On Sun, 7 Dec 2003, Peter Jacobi wrote:
> There is some mixup of lang and encoding tagging, which I didn't fully > understand.
When lang is not explicitly specified, Mozilla resorts to 'infering' 'langGroup' ('script (group)' would have been a better term) from the page encoding. Because UTF-8 is script-neutral, it's important to specify 'lang' explicitly. Your page is in ISO-8859-1 so that without lang specified, it's assumed to be in 'x-western' lagnGroup(well, Latin script). Anyway, this behavior slightly changed recently in Windows version (I forgot when I commited that patch, before or after 1.4) and each Unicode block is assigned the default 'script'. The way fonts are picked up by the Xft version of Mozilla makes it harder to do the equivalent on Linux.
I know that font selection/composition is a terribly difficult business, and hard work, so improving things takes time.
Starting out with certain assumptions about fonts for certain encodings is clearly very helpful for speed.
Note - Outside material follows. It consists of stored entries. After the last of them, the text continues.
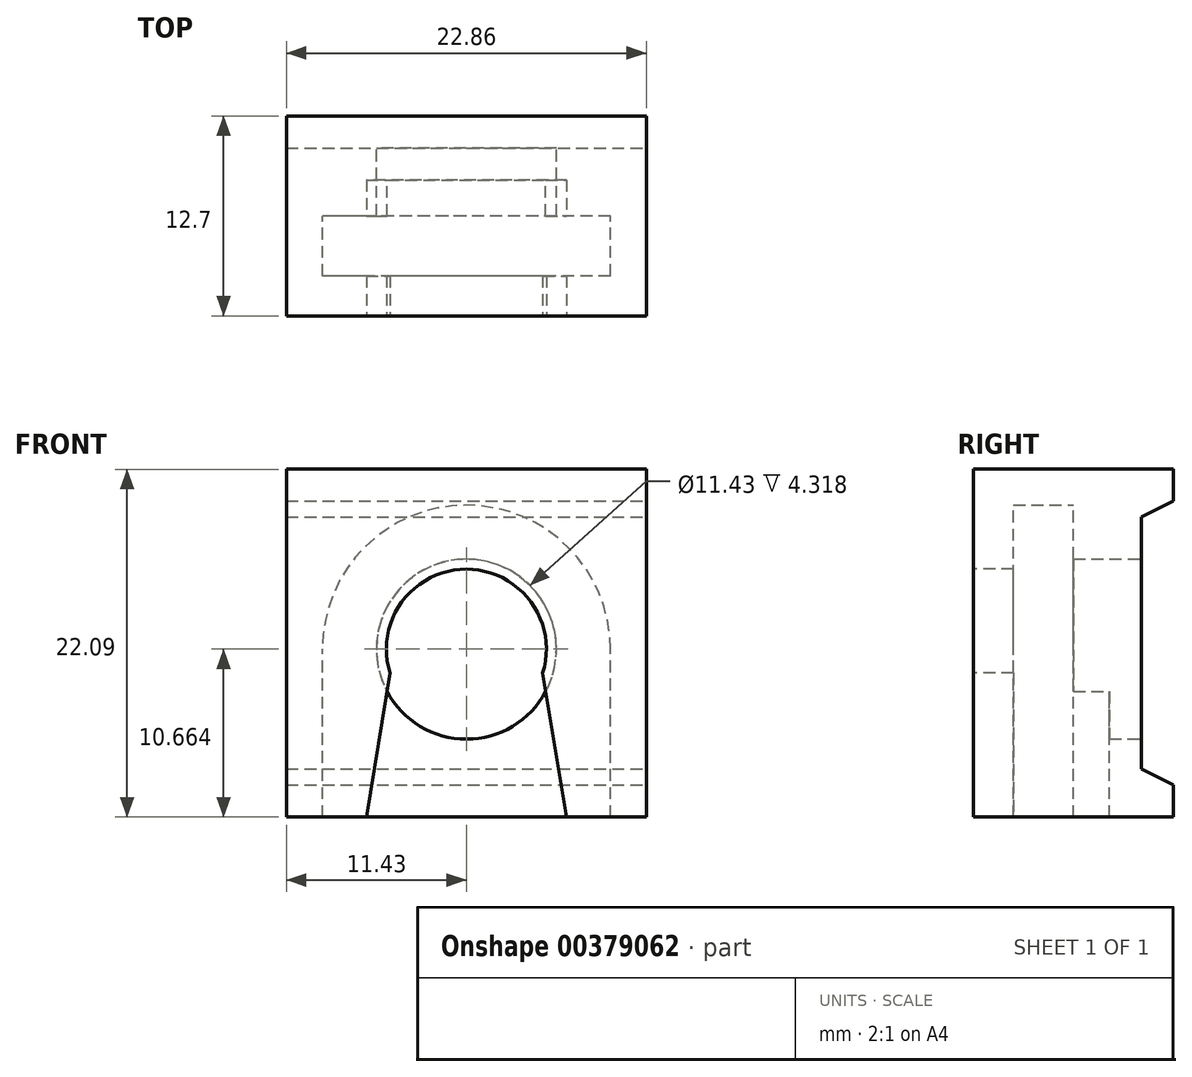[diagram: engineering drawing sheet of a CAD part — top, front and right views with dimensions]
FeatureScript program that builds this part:
annotation { "Feature Type Name" : "Feature", "Feature Type Description" : "" }
export const myFeature = defineFeature(function(context is Context, id is Id, definition is map)
    precondition{}
    {
        {
            var Q0;
            Q0=qCreatedBy(makeId("Front.planeOp"),FACE);
            var sketch = newSketch(context, id + "F0", { "sketchPlane" : qUnion([Q0])});
            skLineSegment(sketch, "E0.bottom", {"start": v(11.43, -5.33) * mm, "end": v(-11.43, -5.33) * mm});
            skLineSegment(sketch, "E0.left", {"start": v(11.43, -5.33) * mm, "end": v(11.43, 5.33) * mm});
            skLineSegment(sketch, "E0.right", {"start": v(-11.43, -5.33) * mm, "end": v(-11.43, 5.33) * mm});
            skPoint(sketch, "E0.middle", {"position": v(0, 0) * mm});
            skArc(sketch, "E1", {"start": v(11.43, 5.33) * mm, "mid": v(0, 16.76) * mm, "end": v(-11.43, 5.33) * mm, "construction": true});
            skPoint(sketch, "E2", {"position": v(0, 16.76) * mm});
            skLineSegment(sketch, "E3", {"start": v(-11.43, 5.33) * mm, "end": v(-11.43, 16.76) * mm});
            skLineSegment(sketch, "E4", {"start": v(-11.43, 16.76) * mm, "end": v(11.43, 16.76) * mm});
            skLineSegment(sketch, "E5", {"start": v(11.43, 16.76) * mm, "end": v(11.43, 5.33) * mm});
            skSolve(sketch);
        }
        {
            var Q0;
            Q0=qSketchRegion(id+"F0",true);
            extrude(context, id + "F1", {"entities" : qUnion([Q0]), "depth" : 12.7 * mm});
        }
        {
            var Q0;
            Q0=qCreatedBy(makeId("Front.planeOp"),FACE);
            cPlane(context, id + "F2", {"entities" : qUnion([Q0]), "cplaneType" : CPlaneType.OFFSET, "offset" : 6.35 * mm, "width" : 152.4 * mm, "height" : 152.4 * mm});
        }
        {
            var Q0;
            Q0=qCreatedBy(id+"F2.planeOp",FACE);
            var sketch = newSketch(context, id + "F3", { "sketchPlane" : qUnion([Q0])});
            skLineSegment(sketch, "E6.bottom", {"start": v(9.14, -5.33) * mm, "end": v(-9.14, -5.33) * mm});
            skLineSegment(sketch, "E6.left", {"start": v(9.14, -5.33) * mm, "end": v(9.14, 5.33) * mm});
            skLineSegment(sketch, "E6.right", {"start": v(-9.14, -5.33) * mm, "end": v(-9.14, 5.33) * mm});
            skLineSegment(sketch, "E7", {"start": v(0, -5.33) * mm, "end": v(0, 19.01) * mm, "construction": true});
            skArc(sketch, "E8", {"start": v(9.14, 5.33) * mm, "mid": v(0, 14.48) * mm, "end": v(-9.14, 5.33) * mm});
            skPoint(sketch, "E9", {"position": v(0, 14.48) * mm});
            skSolve(sketch);
        }
        {
            var Q0;
            Q0=qSketchRegion(id+"F3",true);
            extrude(context, id + "F4", {"entities" : qUnion([Q0]), "operationType" : NewBodyOperationType.REMOVE, "depth" : 3.8 * mm});
        }
        {
            var Q0;
            Q0=makeQuery(id+"F1.opExtrude","CAP_FACE",FACE,{"disambiguationData":[OSD([sQuery(id+"F0.wireOp",EDGE,"E0.bottom"),sQuery(id+"F0.wireOp",EDGE,"E0.left"),sQuery(id+"F0.wireOp",EDGE,"E0.right"),sQuery(id+"F0.wireOp",EDGE,"E1")])],"isStart":false});
            var sketch = newSketch(context, id + "F5", { "sketchPlane" : qUnion([Q0])});
            skArc(sketch, "E10", {"start": v(4.85, 3.8) * mm, "mid": v(0, 10.41) * mm, "end": v(-4.85, 3.81) * mm});
            skLineSegment(sketch, "E11", {"start": v(4.85, 3.8) * mm, "end": v(-4.85, 3.8) * mm, "construction": true});
            skLineSegment(sketch, "E12", {"start": v(4.85, 3.81) * mm, "end": v(6.35, -5.33) * mm});
            skLineSegment(sketch, "E13", {"start": v(6.35, -5.33) * mm, "end": v(-6.35, -5.33) * mm});
            skLineSegment(sketch, "E14", {"start": v(-6.35, -5.33) * mm, "end": v(-4.85, 3.81) * mm});
            skLineSegment(sketch, "E15", {"start": v(0, -5.33) * mm, "end": v(0, 5.33) * mm, "construction": true});
            skSolve(sketch);
        }
        {
            var Q0;
            Q0=qSketchRegion(id+"F5",true);
            extrude(context, id + "F6", {"entities" : qUnion([Q0]), "operationType" : NewBodyOperationType.REMOVE, "oppositeDirection" : true, "depth" : 8.64 * mm});
        }
        {
            var Q0;
            Q0=makeQuery(id+"F1.opExtrude","SWEPT_FACE",FACE,{"disambiguationData":[OSD([sQuery(id+"F0.wireOp",EDGE,"E0.left")])]});
            var sketch = newSketch(context, id + "F7", { "sketchPlane" : qUnion([Q0])});
            skLineSegment(sketch, "E16", {"start": v(0, -3.3) * mm, "end": v(-2.03, -2.29) * mm});
            skLineSegment(sketch, "E17", {"start": v(-2.03, -2.29) * mm, "end": v(-2.03, 13.72) * mm});
            skLineSegment(sketch, "E18", {"start": v(-2.03, 13.72) * mm, "end": v(0, 14.73) * mm});
            skLineSegment(sketch, "E19", {"start": v(0, 14.73) * mm, "end": v(0, -3.3) * mm});
            skLineSegment(sketch, "E20", {"start": v(-2.03, 5.71) * mm, "end": v(0, 5.71) * mm, "construction": true});
            skPoint(sketch, "E20.startSnap0", {"position": v(0, 5.71) * mm});
            skSolve(sketch);
        }
        {
            var Q0;
            Q0=qSketchRegion(id+"F7",true);
            extrude(context, id + "F8", {"entities" : qUnion([Q0]), "operationType" : NewBodyOperationType.REMOVE, "oppositeDirection" : true, "depth" : 25.4 * mm});
        }
        {
            var Q0;
            Q0=makeQuery(id+"F8.boolean.opBoolean","COPY",FACE,{"derivedFrom":makeQuery(id+"F8.opExtrude","SWEPT_FACE",FACE,{"disambiguationData":[OSD([sQuery(id+"F7.wireOp",EDGE,"E17")])]})});
            var sketch = newSketch(context, id + "F9", { "sketchPlane" : qUnion([Q0])});
            skCircle(sketch, "E21", {"center": v(0, 5.33) * mm, "radius": 5.72 * mm});
            skSolve(sketch);
        }
        {
            var Q0;
            Q0=qSketchRegion(id+"F9",true);
            var Q1;
            Q1=qCreatedBy(id+"F2.planeOp",FACE);
            extrude(context, id + "F10", {"entities" : qUnion([Q0]), "operationType" : NewBodyOperationType.REMOVE, "endBound" : BoundingType.UP_TO_SURFACE, "oppositeDirection" : true, "endBoundEntityFace" : qUnion([Q1]), "depth" : 25.4 * mm});
        }
    });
But I think that not (correctly) rendering a character that is obviously in one script and not in another is a bad idea.
Years ago, I developed a very flexible system that was able to
start out with the user-selected font but would use another
font if the first font wasn't able to do the job. The basic
architecture was in many ways very simple, but it took quite
some time to get it right. Once I had this basic architecture,
all kinds of neat things became very easy. For details, see
the paper from the 7th Unicode Conference at:
http://www.ifi.unizh.ch/groups/mml/people/mduerst/papers/PS/FontComposition. ps.gz
Regards, Martin.